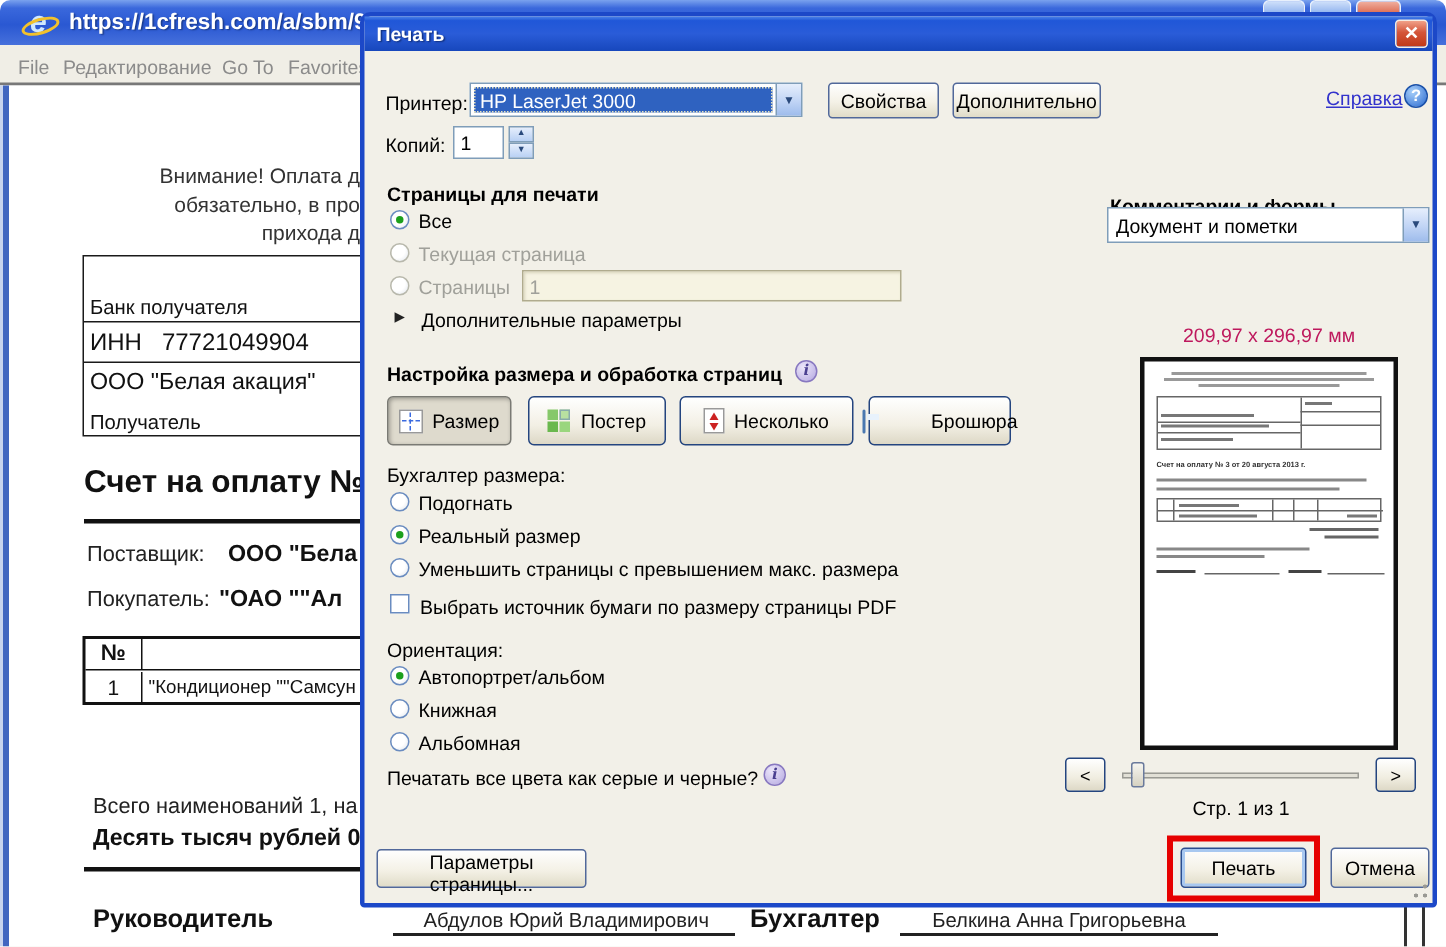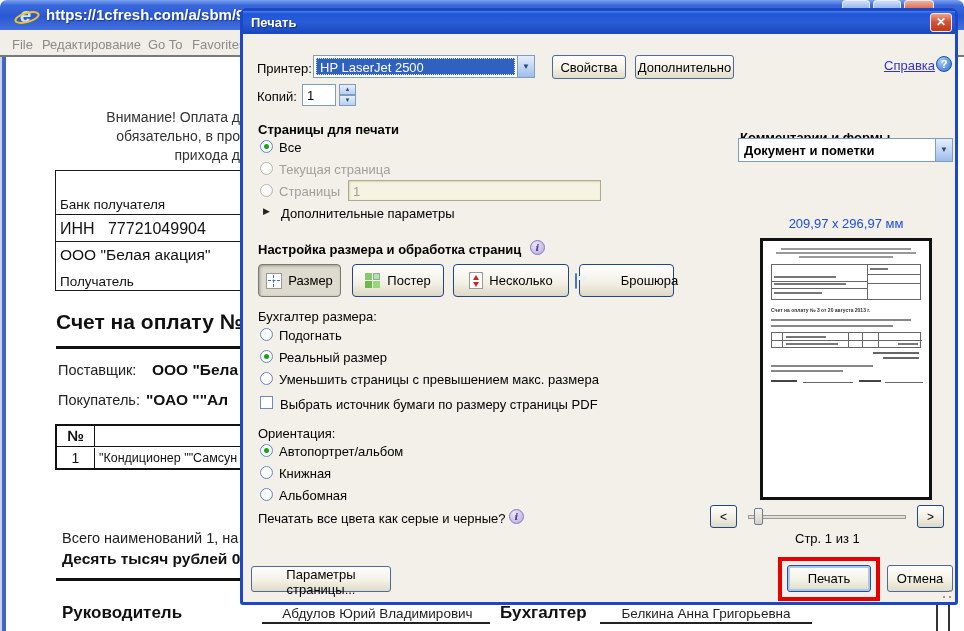"HP LaserJet 2500" span.combo-sel { text: 2500 -> 3000 }
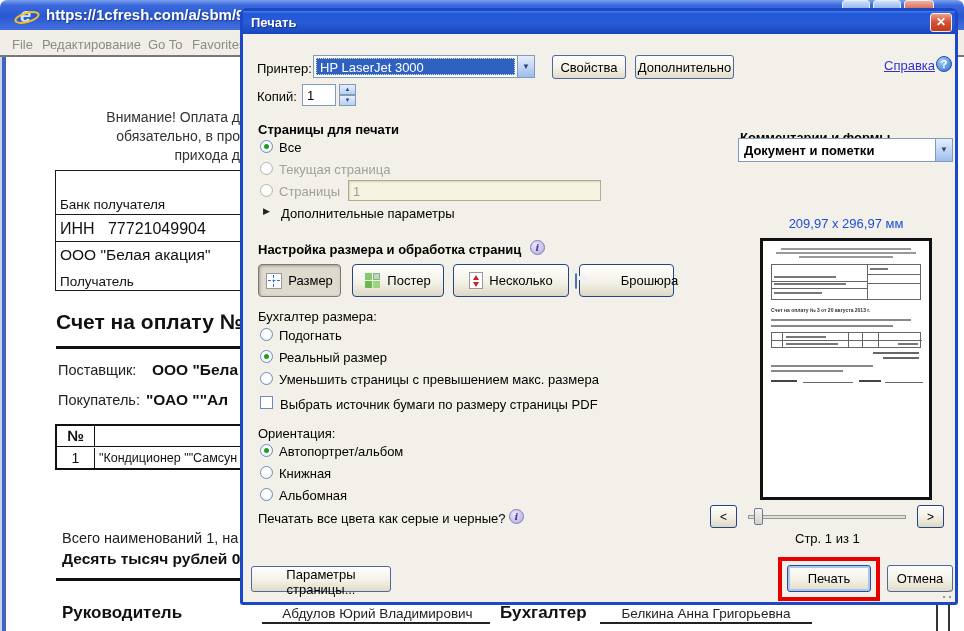"Документ и пометки" div.abs { font-weight: bold -> none }
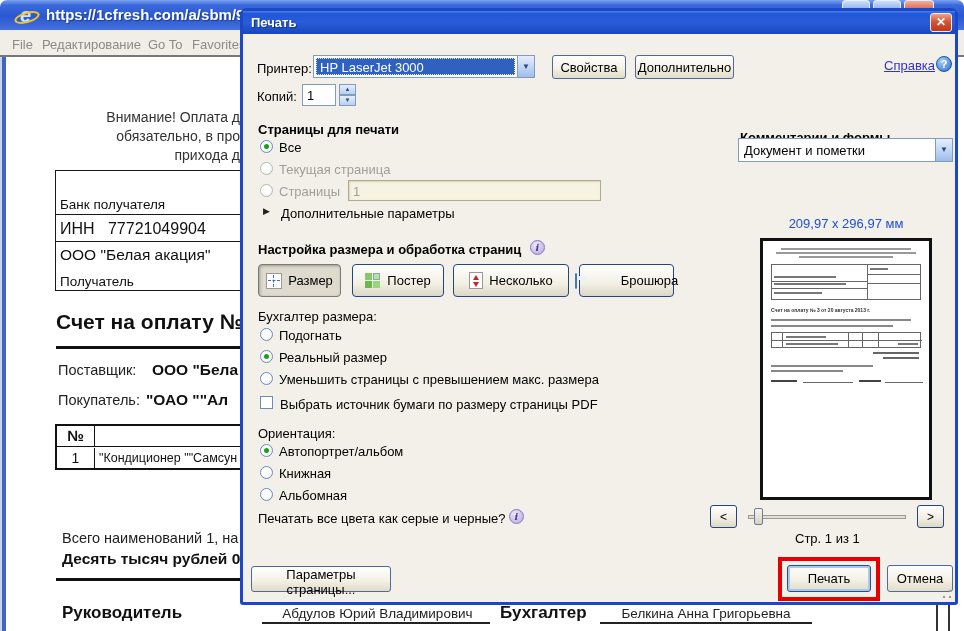"209,97 x 296,97 мм" span.abs { color: #1d4ed8 -> #be185d }
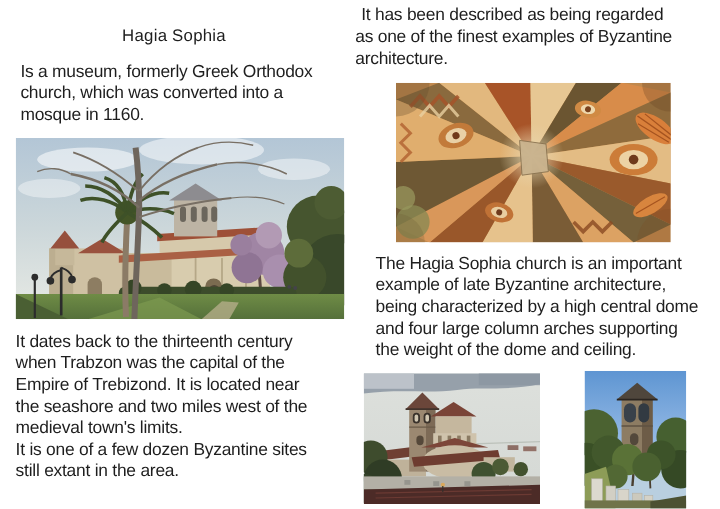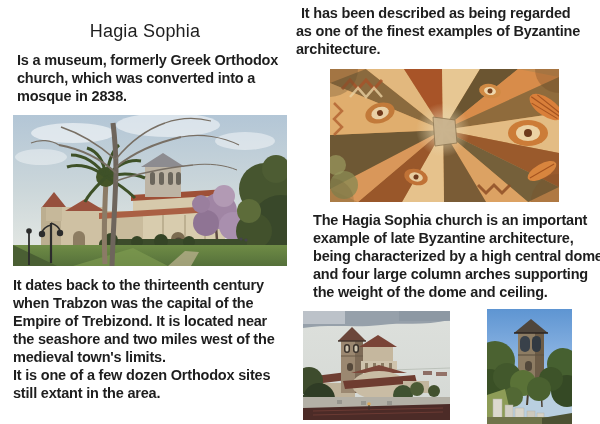"It has been described as" .para { font-weight: bold -> none }
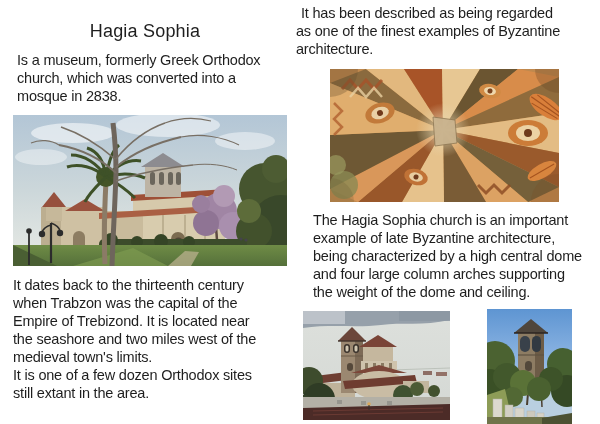"Hagia Sophia" .page-title { font-size: 18px -> 14px }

◆ Directions ◆
Find the line containing "color: #1d4ed8 ->" in the records above, then copy it and every line after it exactly, through the last one, without any pictures.

◆ Reply ◆
"209,97 x 296,97 мм" span.abs { color: #1d4ed8 -> #be185d }
"It has been described as" .para { font-weight: bold -> none }
"Hagia Sophia" .page-title { font-size: 18px -> 14px }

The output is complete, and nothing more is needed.